La différence entre l’incinération et le recyclage fait débat depuis plusieurs mois en France. Les prises de position de La ministre de l’Ecologie Ségolène Royal en opposition à l’incinération ne sont pas passées inaperçues. Dans ses réponses aux auditeurs de la matinale de France Inter du 23 juin, la ministre a réitéré son point de vue. « Les incinérateurs, c’est une technologies complètement dépassée. Il faut maintenant s’orienter vers une société zéro déchet », a-t-elle déclaré en faisant référence à une politique de la ville de San Francisco.

Une controverse était déjà apparue en février dernier à la suite de la publication d’un articlepar le média Alternatives Economiques, expliquant comment l’incinération « est un complément utile au recyclage ». L’association Zero Waste France (ZWF) a réagi à cet article quelques jours plus tard par le biais d’une lettre ouverte au média, lui rappelant notamment que « présenter l’incinération comme une unité de valorisation idéale pour les refus de tri revient donc à nier la réalité de ce mode de traitement aujourd’hui ».

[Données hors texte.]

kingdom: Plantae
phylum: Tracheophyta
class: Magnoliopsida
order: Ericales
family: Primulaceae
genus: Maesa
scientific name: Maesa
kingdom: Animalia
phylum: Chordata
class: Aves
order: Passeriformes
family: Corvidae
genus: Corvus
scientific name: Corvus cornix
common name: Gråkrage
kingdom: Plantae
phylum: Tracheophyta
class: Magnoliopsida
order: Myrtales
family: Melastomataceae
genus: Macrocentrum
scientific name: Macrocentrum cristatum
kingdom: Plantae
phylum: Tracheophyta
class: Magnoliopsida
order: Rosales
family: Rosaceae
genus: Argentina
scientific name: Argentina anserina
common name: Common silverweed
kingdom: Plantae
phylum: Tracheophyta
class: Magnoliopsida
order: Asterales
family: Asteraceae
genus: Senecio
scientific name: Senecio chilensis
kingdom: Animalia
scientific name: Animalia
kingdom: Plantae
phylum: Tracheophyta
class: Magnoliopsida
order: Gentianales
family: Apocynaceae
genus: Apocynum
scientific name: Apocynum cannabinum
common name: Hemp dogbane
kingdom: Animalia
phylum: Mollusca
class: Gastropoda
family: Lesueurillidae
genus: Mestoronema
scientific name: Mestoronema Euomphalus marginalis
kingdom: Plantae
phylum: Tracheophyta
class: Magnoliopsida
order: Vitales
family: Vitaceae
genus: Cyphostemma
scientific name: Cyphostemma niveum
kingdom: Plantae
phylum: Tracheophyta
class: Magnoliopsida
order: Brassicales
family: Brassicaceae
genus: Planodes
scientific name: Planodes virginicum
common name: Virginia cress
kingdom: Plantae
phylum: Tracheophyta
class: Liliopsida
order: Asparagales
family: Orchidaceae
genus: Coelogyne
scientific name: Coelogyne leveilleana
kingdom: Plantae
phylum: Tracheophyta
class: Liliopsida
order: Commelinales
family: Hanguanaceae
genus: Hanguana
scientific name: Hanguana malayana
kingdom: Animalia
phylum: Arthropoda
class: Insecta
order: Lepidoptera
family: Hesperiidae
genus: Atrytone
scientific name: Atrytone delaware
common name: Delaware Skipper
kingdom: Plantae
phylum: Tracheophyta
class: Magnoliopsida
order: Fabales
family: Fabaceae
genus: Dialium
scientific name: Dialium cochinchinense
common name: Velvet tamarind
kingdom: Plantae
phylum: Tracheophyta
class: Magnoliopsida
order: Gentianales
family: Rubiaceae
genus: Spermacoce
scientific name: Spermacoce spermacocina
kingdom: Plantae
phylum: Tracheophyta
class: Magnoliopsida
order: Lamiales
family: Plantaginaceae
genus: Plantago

Nous publions une lettre ouverte à @AlterEcoMag, mise au point indispensable suite à article https://www.zerowastefrance.org/fr/articles/141-lettre-ouverte-a-alternatives-economiques-suite-a-l-article-faut-il-bruler-les-incinerateurs-publie-dans-le-numero-343-de-fevrier-2015 

Photo published for Lettre ouverte à Alternatives Economiques, suite à l'article

Lettre ouverte à Alternatives Economiques, suite à l’article

Nous publions une réponse détaillée à cet article qui présentait une vision biaisée et incomplète de l’incinération.

zerowastefrance.org

Alternatives Economiques s’était défendu pour sa part en rappelant que « l’incinération reste un moyen pertinent de traiter les déchets quand les autres moyens qui le précèdent dans la « hiérarchie des déchets » n’ont pas pu être mis en œuvre pour diverses raisons, notamment techniques et économiques. »  Une réponse qu’est venu compléter le journaliste spécialisé Olivier Guichardaz, qui a réalisé peu de temps après un dossier de fond consacré à l’incinération des déchets.

Des particules fines réutilisées

In fine, outre l’intérêt économique – qui prime parfois, hélas, l’intérêt écologique pour certains Etats, l’incinération des déchets existe pour répondre au fait que tous les matériaux ne sont pas recyclables. C’est par exemple le cas de certains emballages alimentaires qui contiennent des matériaux composites comportant de très fines couches de métal. Ces couches ne peuvent ni être séparées ni recyclées. D’autres matières peuvent en outre perdre une part importante de leur valeur après une première utilisation. C’est pourquoi les incinérateurs reçoivent encore de nombreux de ces flux.

Certaines entreprises auraient trouvé le moyen d’inscrire davantage l’incinération dans l’économie circulaire. Leurs idées tirent leur source dans la récupération et ensuite dans la réutilisation des particules fines produites par les incinérateurs. Veolia récupère ainsi près de 500.000 tonnes annuelles de mâchefers, composés notamment d’or et d’argent. Après leur revente, ces minerais sont réinjectés dans de nouveaux cycles de production, comme le veut le principe de l’urban mining.